A bulletin board at the home’s exit, asking “what would you put here?” underscores Ms. Stacy’s desire for the community to share its ideas about the property. She wants the space, ultimately, to be for them.

“We see this corner being a little oasis in Edgartown where people can come relax and see the history,” she said.

Museum employees and trustees also want it to be educational.

“The museum is very much involved with kids, and we do a tremendous amount with schools,” said board member Chris Murphy. “Twenty per cent of our staff is now education,” he added.

This year, the museum has unveiled new STEAM carts (STEM, but with “Arts”) that focus on the Fresnel lens and archaeology (excavators found millstones from Daniel Fisher’s house on the property). And on Friday, the museum teamed up with the Sense of Wonder camp in Vineyard Haven to illuminate the party tent and yard with paper-lanterns the kids in the program had worked on for nearly a month.

Pam Benjamin, who has run Sense of Wonder for the past 28 years, said she met museum director Phil Wallis last June at the Evening of Discovery and saw they had lanterns hanging. “I thought, wait, we have these beautiful lanterns the kids make that would also involve the community.

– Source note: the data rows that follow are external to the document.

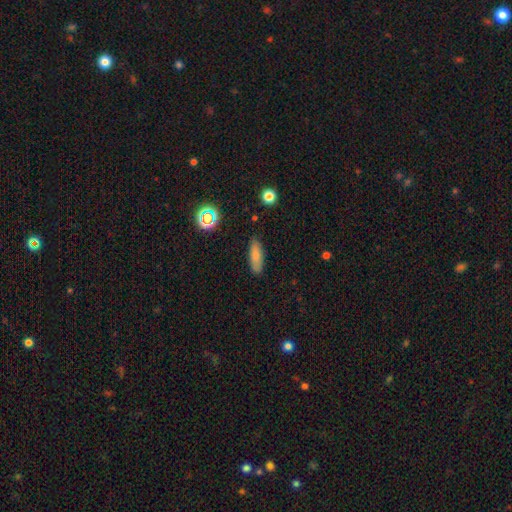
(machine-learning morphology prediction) This is likely a smooth galaxy (78%). How rounded: likely in between (60%). Merging: clearly none (85%).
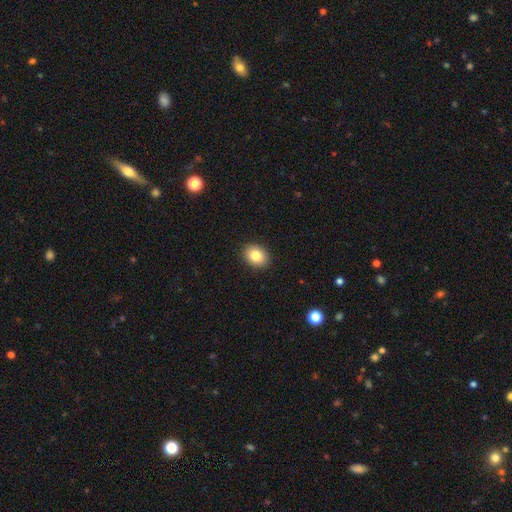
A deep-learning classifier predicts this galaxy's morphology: This appears to be a smooth galaxy with no disk features (83%) that is in between round and cigar-shaped (55%). Merging: none (91%).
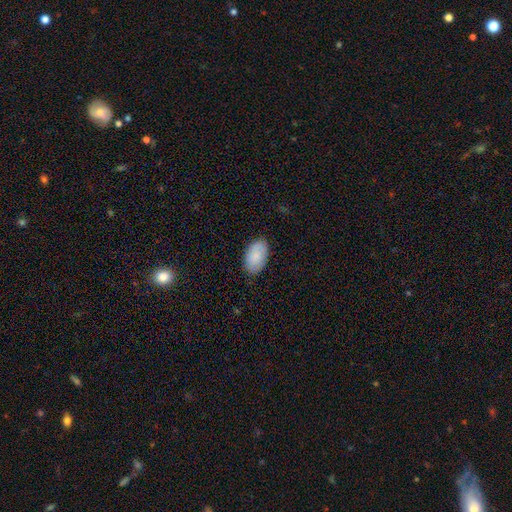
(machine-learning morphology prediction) smooth-or-featured: smooth: 84% | featured or disk: 10% | star or artifact: 6%
  how-rounded: in between: 95% | round: 4% | cigar-shaped: 1%
  merging: none: 84% | minor disturbance: 12% | major disturbance: 2% | merger: 1%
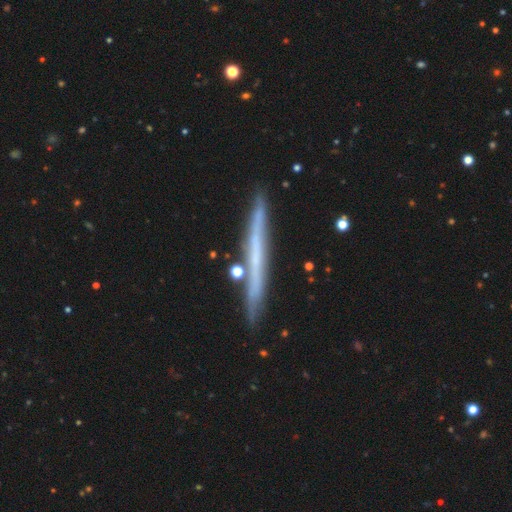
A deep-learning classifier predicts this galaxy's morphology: featured or disk 59%, smooth 34%, star or artifact 7%. Down the decision tree: edge-on disk — yes (95%); edge-on bulge — none (89%); merging — none (85%).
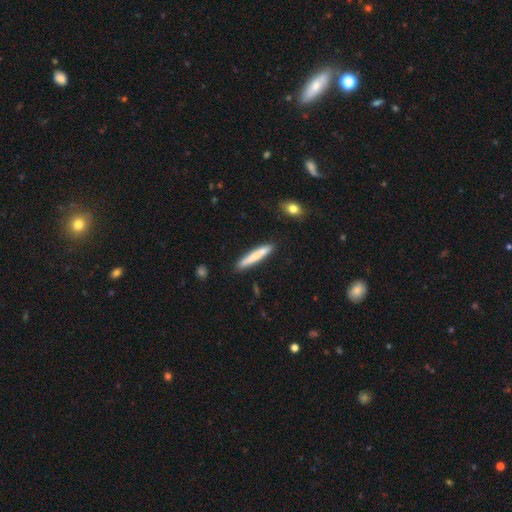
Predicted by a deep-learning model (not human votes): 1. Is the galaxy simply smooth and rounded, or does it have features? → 73% smooth, 21% featured or disk, 6% star or artifact.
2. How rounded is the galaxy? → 94% cigar-shaped, 5% in between, 1% round.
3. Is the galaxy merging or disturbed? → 87% none, 9% minor disturbance, 2% merger, 2% major disturbance.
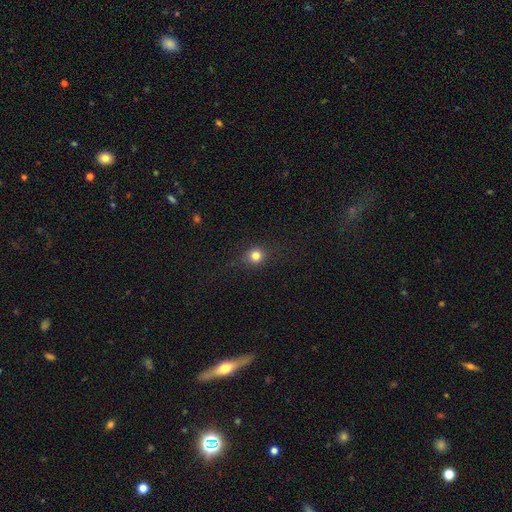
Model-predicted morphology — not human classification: Smooth or featured?
  - smooth: 80% *
  - star or artifact: 14%
  - featured or disk: 6%
How rounded?
  - round: 88% *
  - in between: 11%
  - cigar-shaped: 1%
Merging?
  - none: 86% *
  - minor disturbance: 9%
  - major disturbance: 3%
  - merger: 1%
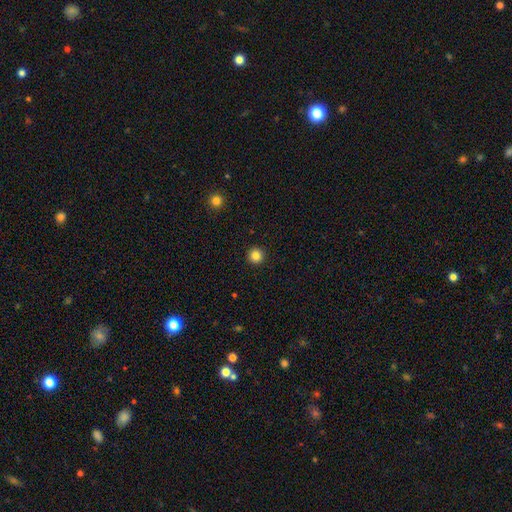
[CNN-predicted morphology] A smooth galaxy with no disk features (84%) that is round (96%). Merging: none (93%).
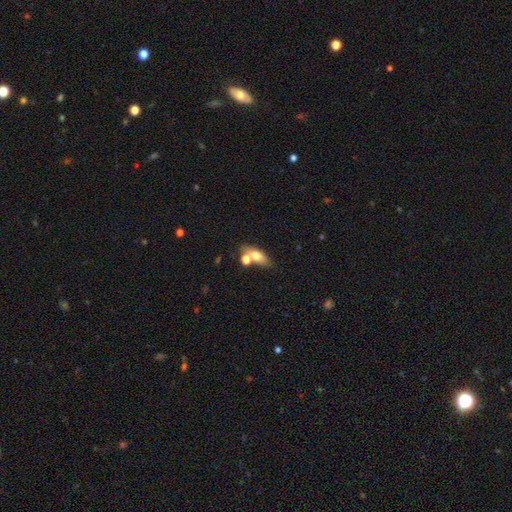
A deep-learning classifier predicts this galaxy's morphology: Overall: smooth (68%). How rounded: in between (73%). Merging: none (52%; merger 30%).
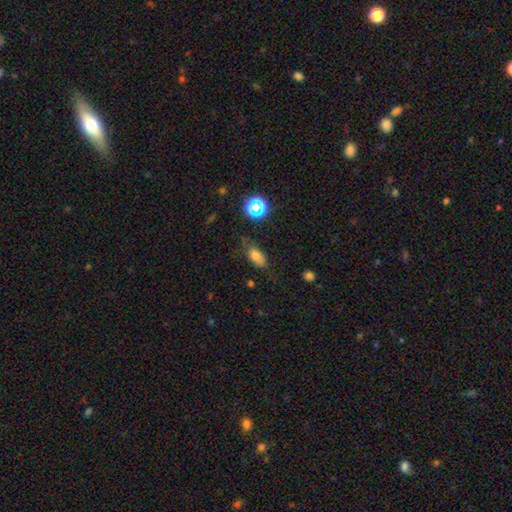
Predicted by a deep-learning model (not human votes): Smooth or featured?
  - smooth: 74% *
  - star or artifact: 16%
  - featured or disk: 10%
How rounded?
  - in between: 86% *
  - cigar-shaped: 7%
  - round: 6%
Merging?
  - none: 63% *
  - minor disturbance: 25%
  - major disturbance: 9%
  - merger: 3%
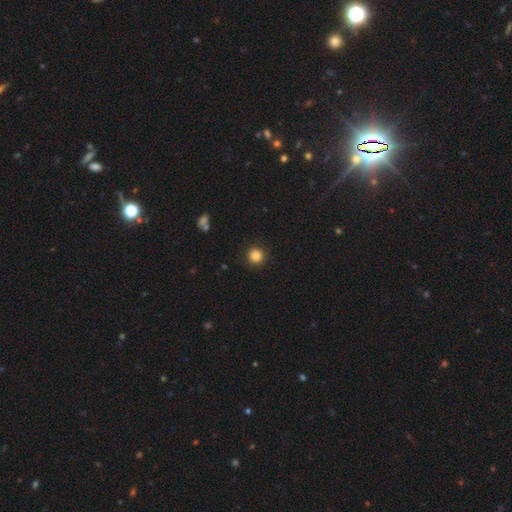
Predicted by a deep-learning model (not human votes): smooth 85%, star or artifact 11%, featured or disk 4%. Down the decision tree: how rounded — round (95%); merging — none (90%).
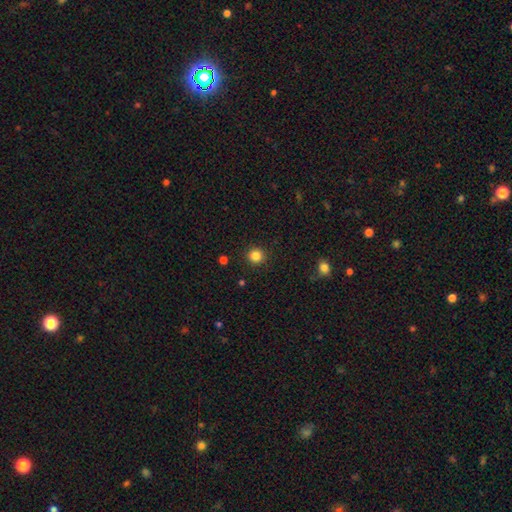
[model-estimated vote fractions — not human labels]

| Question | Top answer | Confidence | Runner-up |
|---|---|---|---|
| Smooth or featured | smooth | 85% | star or artifact (12%) |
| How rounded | round | 94% | in between (5%) |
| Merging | none | 92% | minor disturbance (5%) |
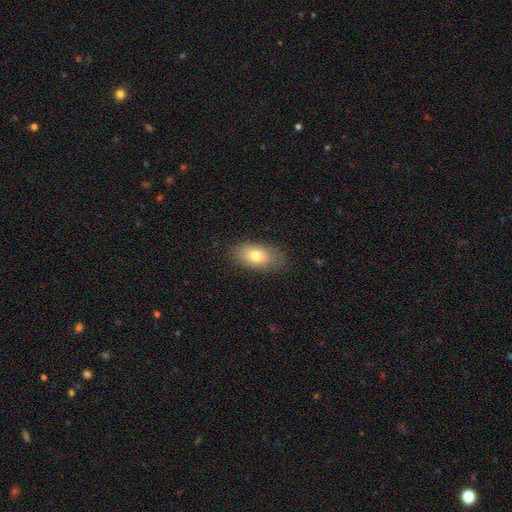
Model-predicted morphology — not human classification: The model was most divided on "smooth or featured": smooth: 75%, featured or disk: 16%, star or artifact: 9%. More confident: how rounded — in between (89%); merging — none (82%).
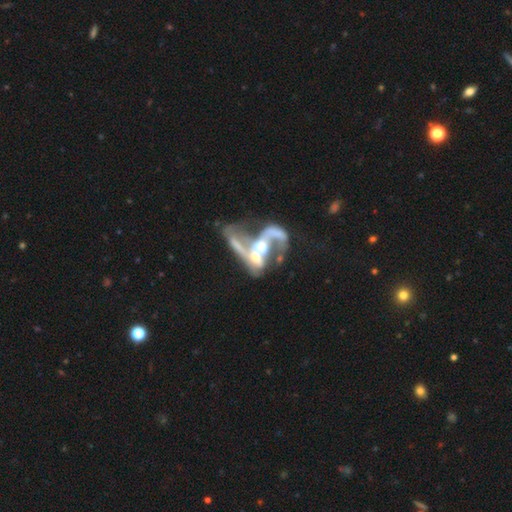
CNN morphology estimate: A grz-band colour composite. It shows a featured or disk galaxy (83%) with no bar (52%), 2 (70%) loose (69%) spiral arms (79%) and a moderate central bulge (58%). Merging: merger (69%).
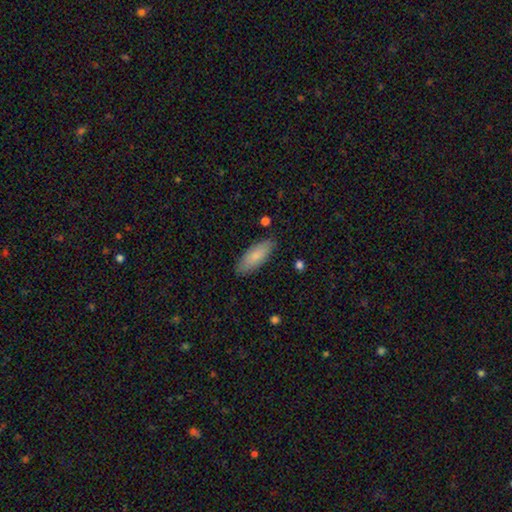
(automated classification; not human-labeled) The model was most divided on "how rounded": in between: 70%, cigar-shaped: 28%, round: 2%. More confident: merging — none (86%); smooth or featured — smooth (84%).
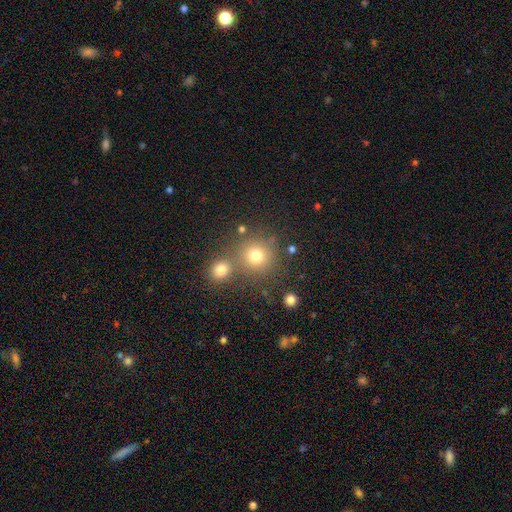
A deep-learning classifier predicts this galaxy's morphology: Overall: smooth (75%). How rounded: round (91%). Merging: none (67%).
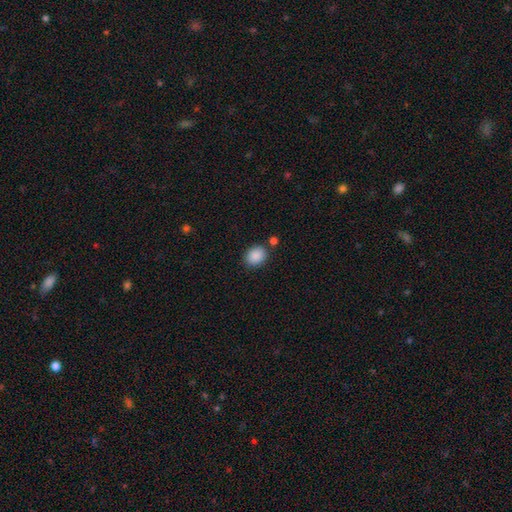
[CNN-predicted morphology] type=smooth (89%); roundness=in between (55%); merging=none (81%).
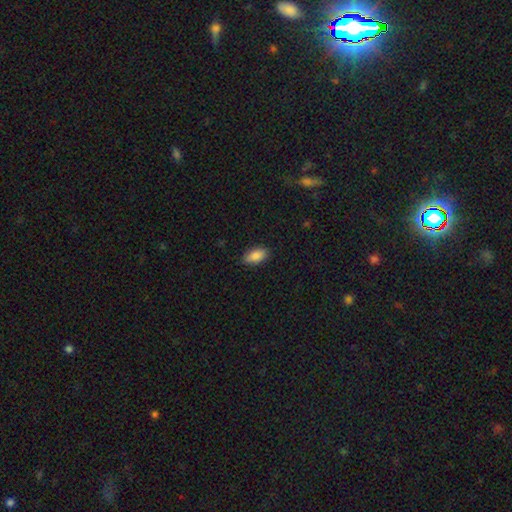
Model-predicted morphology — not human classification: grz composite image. It shows a smooth galaxy with no disk features (88%) that is in between round and cigar-shaped (93%). Merging: none (86%).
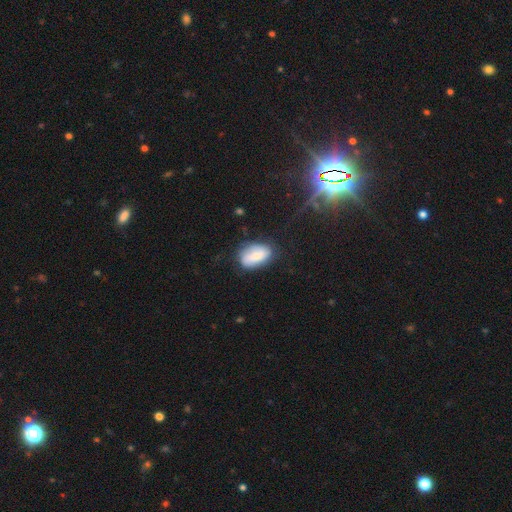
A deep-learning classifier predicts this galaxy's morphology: smooth 62%, featured or disk 30%, star or artifact 8%. Down the decision tree: how rounded — in between (90%); merging — none (65%).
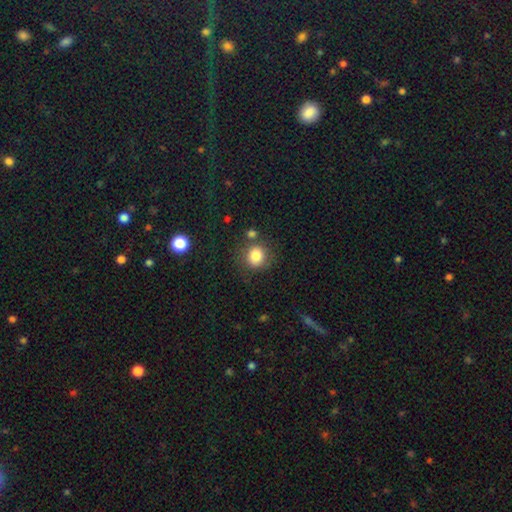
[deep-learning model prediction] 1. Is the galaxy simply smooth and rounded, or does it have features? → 83% smooth, 11% star or artifact, 6% featured or disk.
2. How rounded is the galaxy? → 83% round, 16% in between, 1% cigar-shaped.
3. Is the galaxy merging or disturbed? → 75% none, 13% minor disturbance, 8% merger, 5% major disturbance.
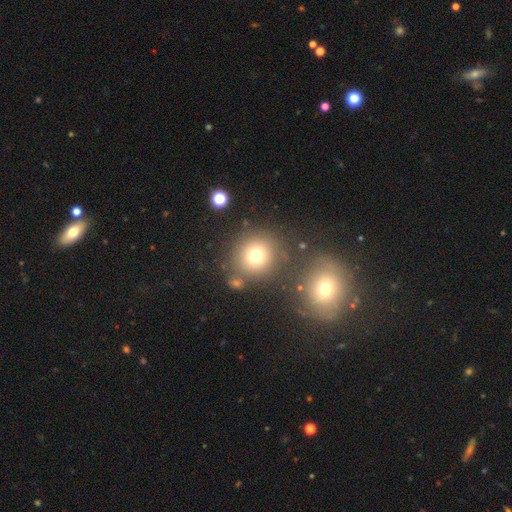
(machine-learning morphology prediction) smooth 75%, star or artifact 15%, featured or disk 11%. Down the decision tree: how rounded — round (90%); merging — none (77%).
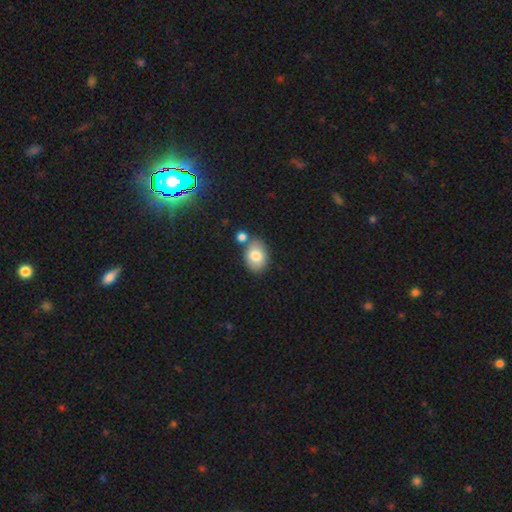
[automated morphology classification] Smooth or featured?
  - smooth: 79% *
  - featured or disk: 13%
  - star or artifact: 8%
How rounded?
  - in between: 70% *
  - round: 29%
  - cigar-shaped: 1%
Merging?
  - none: 67% *
  - merger: 18%
  - minor disturbance: 13%
  - major disturbance: 3%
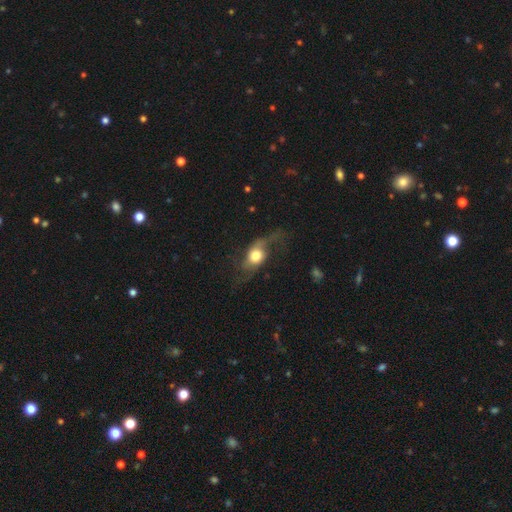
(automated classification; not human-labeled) Overall: featured or disk (54%; smooth 38%). Edge-on disk: no (90%). Merging: none (43%; major disturbance 35%).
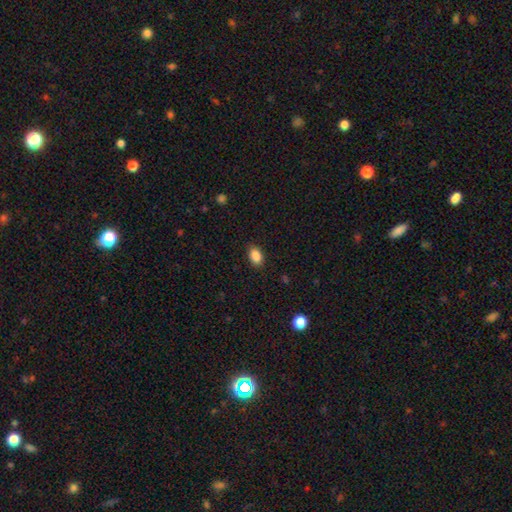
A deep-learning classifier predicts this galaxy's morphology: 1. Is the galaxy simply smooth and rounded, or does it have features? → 88% smooth, 9% star or artifact, 4% featured or disk.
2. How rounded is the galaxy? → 85% in between, 13% round, 2% cigar-shaped.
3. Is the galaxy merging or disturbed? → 88% none, 9% minor disturbance, 2% major disturbance, 1% merger.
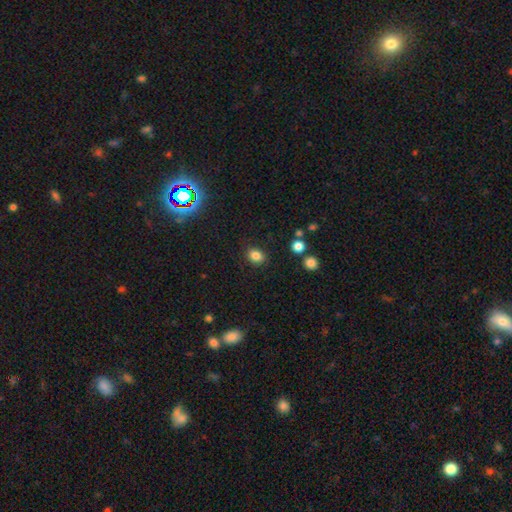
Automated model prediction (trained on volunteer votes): This is clearly a smooth galaxy (82%). How rounded: possibly in between (53%). Merging: clearly none (85%).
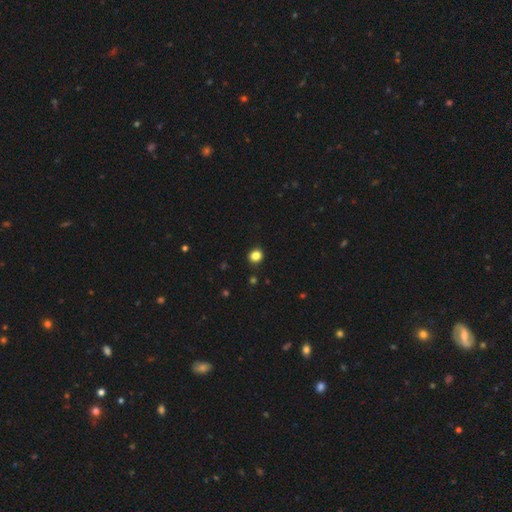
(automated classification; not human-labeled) Q: Smooth or featured?
A: smooth (84%); runner-up: star or artifact (12%)
Q: How rounded?
A: round (80%); runner-up: in between (19%)
Q: Merging?
A: none (90%); runner-up: minor disturbance (7%)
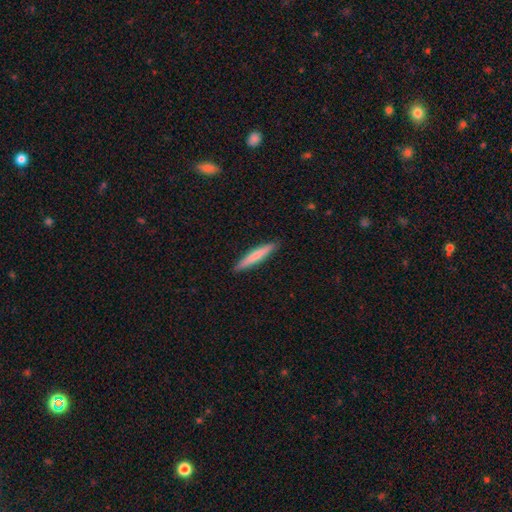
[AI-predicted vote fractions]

So I asked him, and he of course said yes!”

Amidst the generally older crowd at the museum summer opening party were children who came to see their colorful reed and rice-paper mache animals alight. When Koko Capece heard someone else was making a seal, she settled on a swordfish. Ten-year-old Maverick Pil made a robin, modeled after the bird he saw flying around in his backyard. For some kids, the animal kingdom was a bit too restrictive: Elliott Stead made an “albino lion fish.”

“It was really fun and creative,” said Jack Engler, clutching a paper-mache sea-creature in his arms.

With more space in its new location, the museum hopes to continue the educational initiatives that have come to define its presence in Edgartown. Chair of the board of directors, Stever Aubrey, closed out the summer night echoing that idea.

“What we are building up in Vineyard Haven will allow us, with a little more parking, to learn and teach about everything that makes this Island special,” he said.